Haunting the hallway again, she passed her office. But she didn’t want to fill out all the death certificate information. It was too much to think about right now. In the bedroom, she began opening the bureau drawers. They’d long since gotten rid of Will’s suits and dress shirts and ties. At the hospital, before he’d stopped being able to practice medicine, he’d mostly worn casual clothes, and his drawers were filled with polo shirts and T-shirts and shorts and jeans.
She wondered if Ryder would want any of it. It was all fairly new. Will had lost so much weight, they’d had to buy him a new wardrobe.
What was she thinking? Of course none of it would be good for Ryder. He’d always been more muscular than Will. Taller and broader and healthier than Will. Even in college, when she’d first met them both, Ryder had liked the workout room and his rowing team, and Will had liked his junk food. He’d never been overweight, but after thirty, he’d started to show a little paunch. She’d teased him, telling him it was cute.

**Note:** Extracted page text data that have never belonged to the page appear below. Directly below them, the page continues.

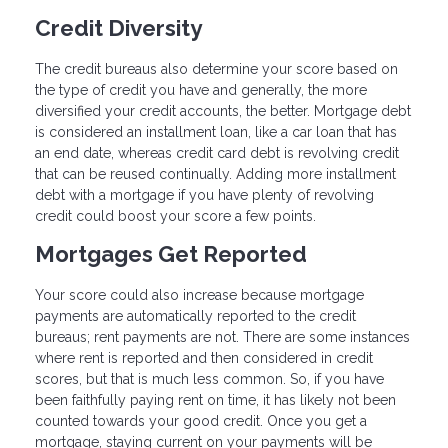
Credit Diversity
The credit bureaus also determine your score based on
the type of credit you have and generally, the more
diversified your credit accounts, the better. Mortgage debt
is considered an installment loan, like a car loan that has
an end date, whereas credit card debt is revolving credit
that can be reused continually. Adding more installment
debt with a mortgage if you have plenty of revolving
credit could boost your score a few points.
Mortgages Get Reported
Your score could also increase because mortgage
payments are automatically reported to the credit
bureaus; rent payments are not. There are some instances
where rent is reported and then considered in credit
scores, but that is much less common. So, if you have
been faithfully paying rent on time, it has likely not been
counted towards your good credit. Once you get a
mortgage, staying current on your payments will be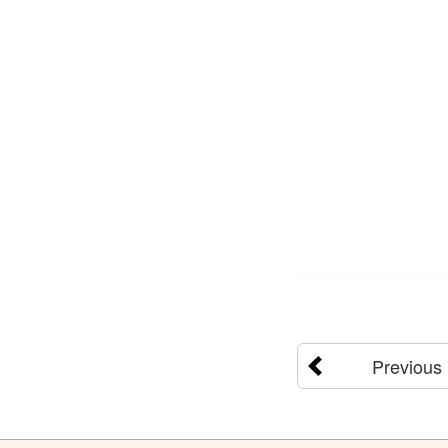
Previous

But Ryder never had a paunch. During the couples’ vacations they’d taken together before Elaine and Ryder had children, Will had always joked that Ryder was the eye candy. Julia had never regretted that she ended up with Will and Elaine got Ryder. Not even on the worst days with Will. Sure she’d been jealous in the beginning; she’d dated Ryder first and maybe things would have been very different if Elaine hadn’t walked into their scene.
But now Elaine and Ryder had divorced. And Will was dead. Their paths had turned out so very differently than they’d expected during their college days. In the last ten years, she’d needed Ryder so much more as a friend than anything else. He’d been her lifeline. He’d gone through everything with her. She couldn’t have been as strong without him.

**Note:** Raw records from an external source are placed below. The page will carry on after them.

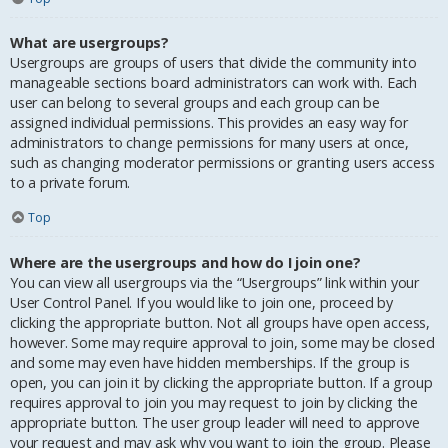
What are usergroups?
Usergroups are groups of users that divide the community into
manageable sections board administrators can work with. Each
user can belong to several groups and each group can be
assigned individual permissions. This provides an easy way for
administrators to change permissions for many users at once,
such as changing moderator permissions or granting users access
to a private forum.
Top
Where are the usergroups and how do I join one?
You can view all usergroups via the “Usergroups” link within your
User Control Panel. If you would like to join one, proceed by
clicking the appropriate button. Not all groups have open access,
however. Some may require approval to join, some may be closed
and some may even have hidden memberships. If the group is
open, you can join it by clicking the appropriate button. If a group
requires approval to join you may request to join by clicking the
appropriate button. The user group leader will need to approve
your request and may ask why you want to join the group. Please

So many nights, they’d sat on the couch talking quietly, sharing a bottle of wine at the end of a long, long day after Will had finally fallen asleep, sometimes restful, sometimes fitful. She’d never wished that she’d married Ryder instead. She’d never wished Elaine hadn’t broken them up. And if she’d had one or two erotic dreams about Ryder, they were only because she was lonely, only because Will couldn’t manage the physical intimacy she craved. She and Will had become intimate in so many other ways, but she couldn’t deny that sometimes she’d wanted a man’s touch.
That’s all those dreams of Ryder had been, a need for something physical. She never would have acted on them.

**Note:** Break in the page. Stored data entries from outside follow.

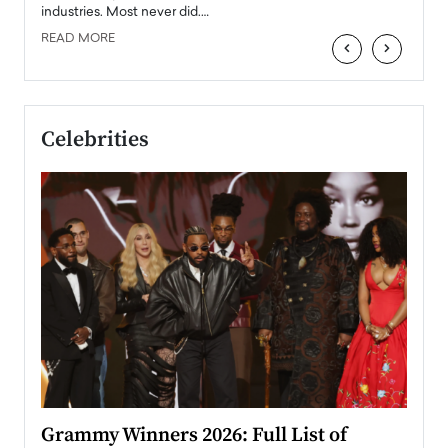
industries. Most never did.…
READ MORE
‹
›
Celebrities
ary
Grammy Winners 2026: Full List of
Tayl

She stared down into the drawer. The colors hadn’t faded with too many washings and the jeans were still crisp.
But Will’s clothes would never fit Ryder.
In the quiet, quiet, quiet house, the front door opened.
Her heart leapt as Ryder’s deep voice carried down the hall. “Hey Julia, where are you?”
She told herself the leap of her heart had nothing to do with Ryder. His voice in the quiet had simply startled her.
But in that secret room she kept locked deep inside her, she knew it was a lie. That she’d been lying to herself about a lot of things.